Work instructions ▸
In the copy, every record below must appear exactly as given, and no picture may appear.

Record extracts ▸
[Start of section]

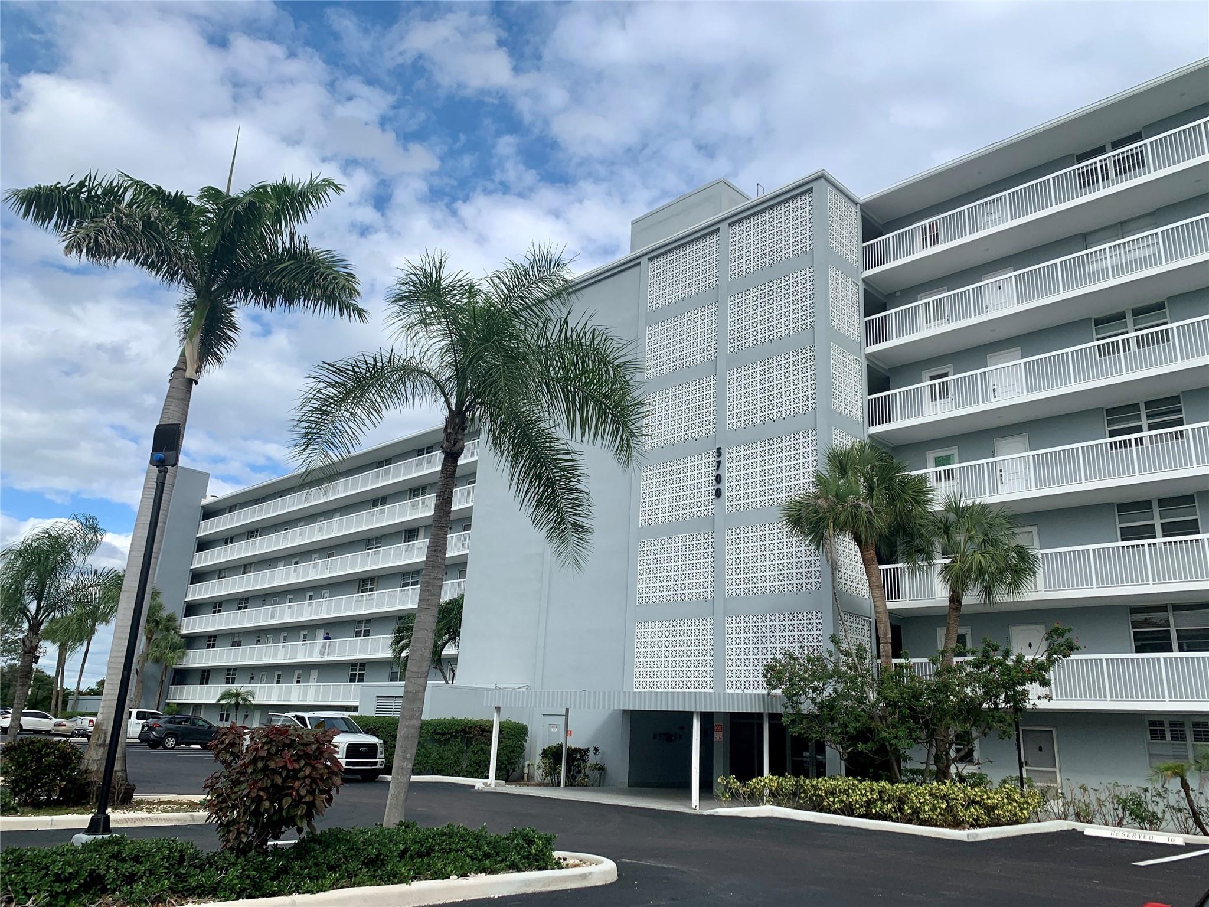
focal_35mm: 26
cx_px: 604
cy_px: 454
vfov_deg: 53.1
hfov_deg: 67.3
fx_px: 908
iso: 25
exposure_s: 1/2611
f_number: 1.8
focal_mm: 4.25
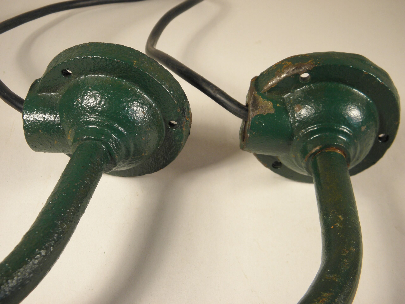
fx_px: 515
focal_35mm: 44
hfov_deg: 42.9
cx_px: 202
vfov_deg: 32.9
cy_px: 152
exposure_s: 1/60
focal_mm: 7.9
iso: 100
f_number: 3.9
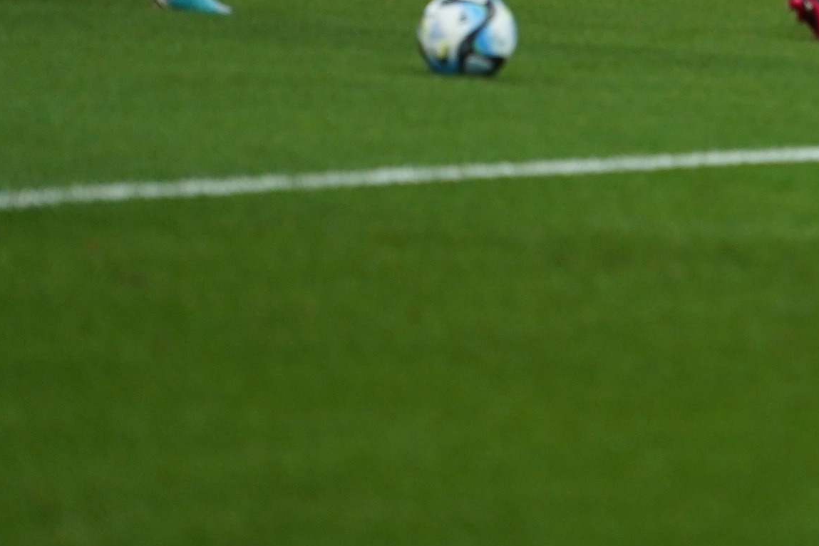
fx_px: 15583
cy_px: -253
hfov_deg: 3.0
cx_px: 1217
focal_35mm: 685
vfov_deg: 2.0
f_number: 4
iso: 2000
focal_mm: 200
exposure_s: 1/1000
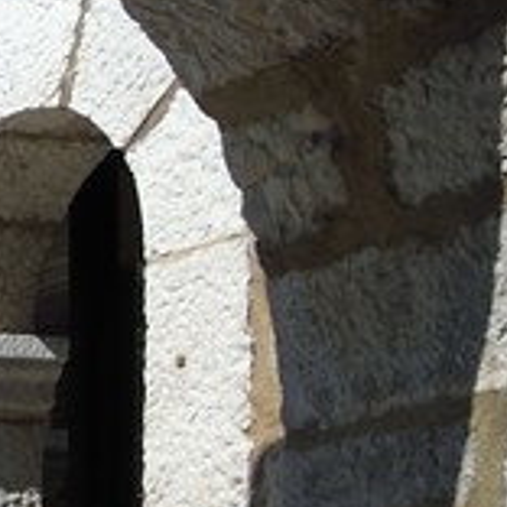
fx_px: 3463
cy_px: 960
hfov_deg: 5.9
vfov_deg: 8.0
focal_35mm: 209
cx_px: -2028
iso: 200
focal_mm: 24
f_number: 14
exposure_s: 1/320
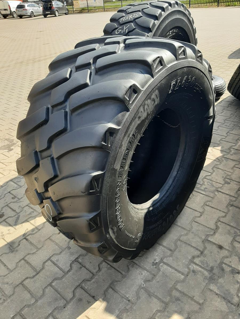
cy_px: 160
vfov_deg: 67.3
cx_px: 120
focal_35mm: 26
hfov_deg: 53.1
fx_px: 240
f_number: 1.7
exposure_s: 1/609
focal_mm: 3.93
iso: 40
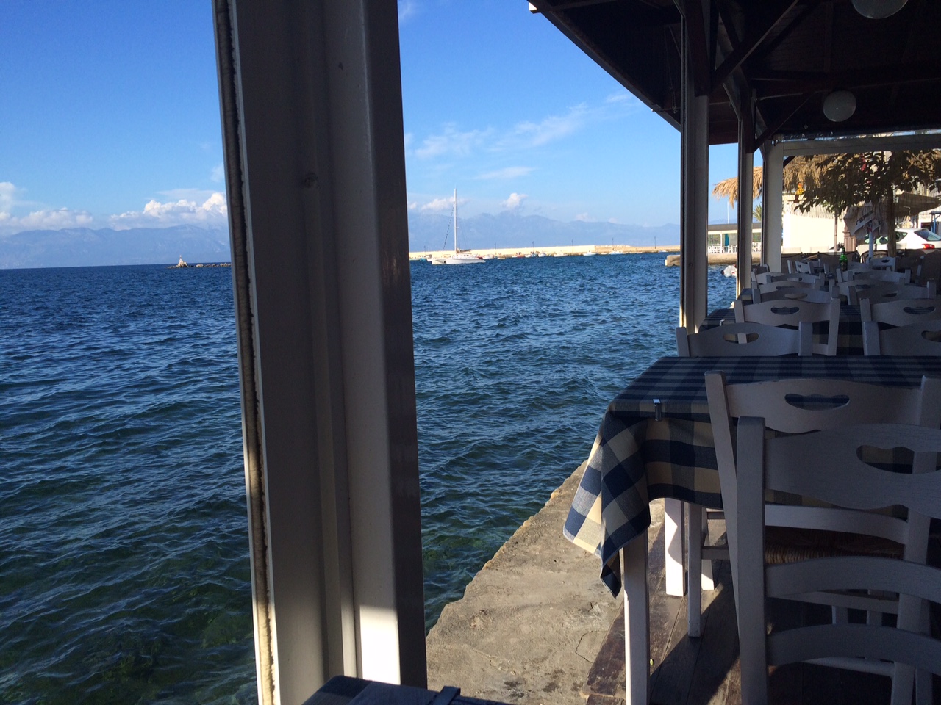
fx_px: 788
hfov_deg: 61.7
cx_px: 470
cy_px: 352
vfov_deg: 48.2
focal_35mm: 29
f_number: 2.2
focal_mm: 4.15
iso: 32
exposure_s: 1/1866
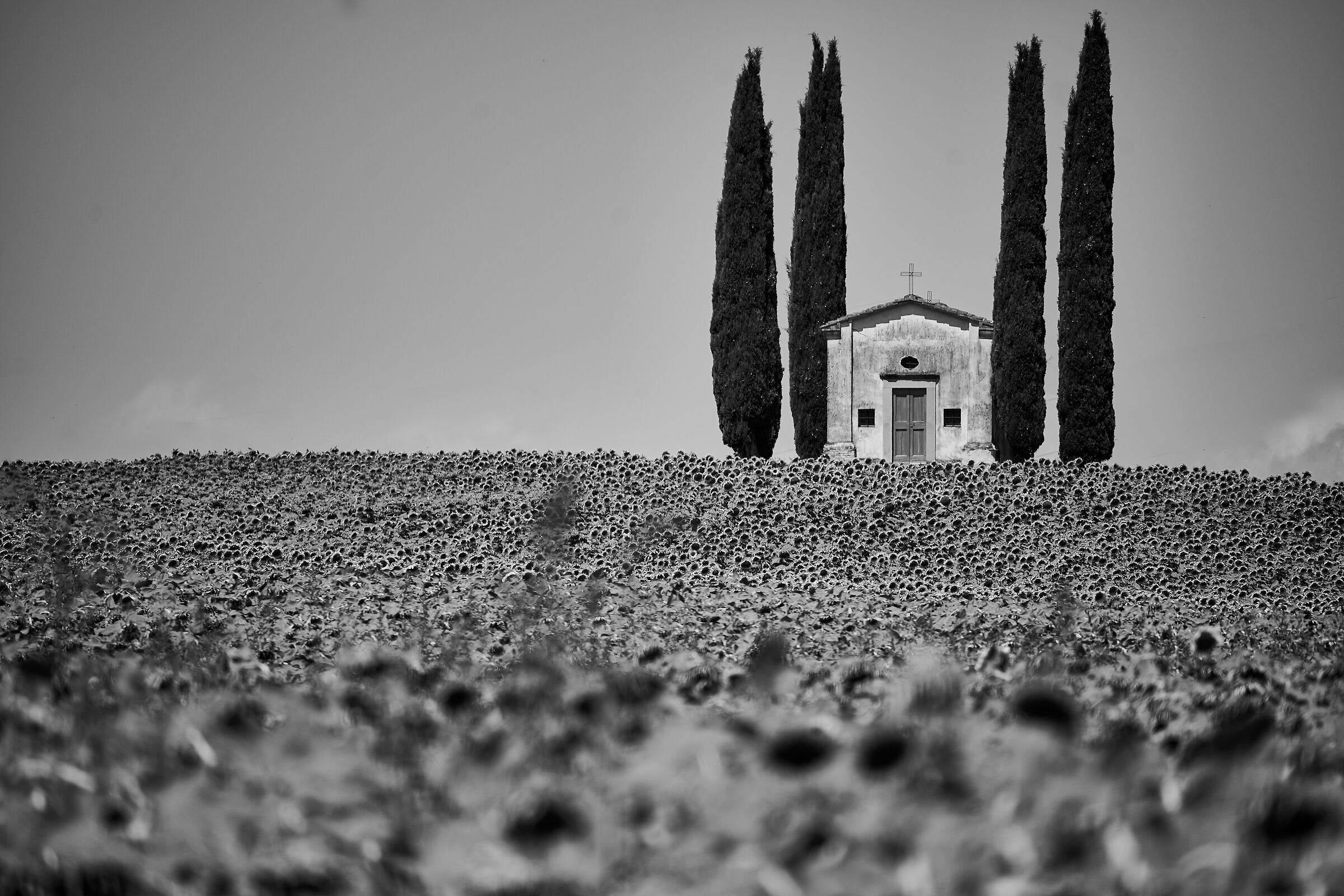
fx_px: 11199
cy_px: 448
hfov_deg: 6.9
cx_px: 672
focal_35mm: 300
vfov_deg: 4.6
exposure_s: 1/1000
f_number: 5.6
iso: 100
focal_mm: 300
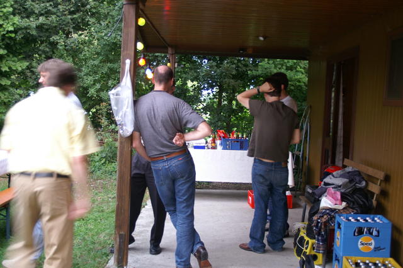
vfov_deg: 29.8
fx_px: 503
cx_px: 202
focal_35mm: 45
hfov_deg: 43.6
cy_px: 134
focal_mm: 30
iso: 200
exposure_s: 1/10
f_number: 4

[End of section]

Exercise solution ▸
focal_35mm: 26
cx_px: 604
cy_px: 454
vfov_deg: 53.1
hfov_deg: 67.3
fx_px: 908
iso: 25
exposure_s: 1/2611
f_number: 1.8
focal_mm: 4.25
fx_px: 515
focal_35mm: 44
hfov_deg: 42.9
cx_px: 202
vfov_deg: 32.9
cy_px: 152
exposure_s: 1/60
focal_mm: 7.9
iso: 100
f_number: 3.9
fx_px: 15583
cy_px: -253
hfov_deg: 3.0
cx_px: 1217
focal_35mm: 685
vfov_deg: 2.0
f_number: 4
iso: 2000
focal_mm: 200
exposure_s: 1/1000
fx_px: 3463
cy_px: 960
hfov_deg: 5.9
vfov_deg: 8.0
focal_35mm: 209
cx_px: -2028
iso: 200
focal_mm: 24
f_number: 14
exposure_s: 1/320
cy_px: 160
vfov_deg: 67.3
cx_px: 120
focal_35mm: 26
hfov_deg: 53.1
fx_px: 240
f_number: 1.7
exposure_s: 1/609
focal_mm: 3.93
iso: 40
fx_px: 788
hfov_deg: 61.7
cx_px: 470
cy_px: 352
vfov_deg: 48.2
focal_35mm: 29
f_number: 2.2
focal_mm: 4.15
iso: 32
exposure_s: 1/1866
fx_px: 11199
cy_px: 448
hfov_deg: 6.9
cx_px: 672
focal_35mm: 300
vfov_deg: 4.6
exposure_s: 1/1000
f_number: 5.6
iso: 100
focal_mm: 300
vfov_deg: 29.8
fx_px: 503
cx_px: 202
focal_35mm: 45
hfov_deg: 43.6
cy_px: 134
focal_mm: 30
iso: 200
exposure_s: 1/10
f_number: 4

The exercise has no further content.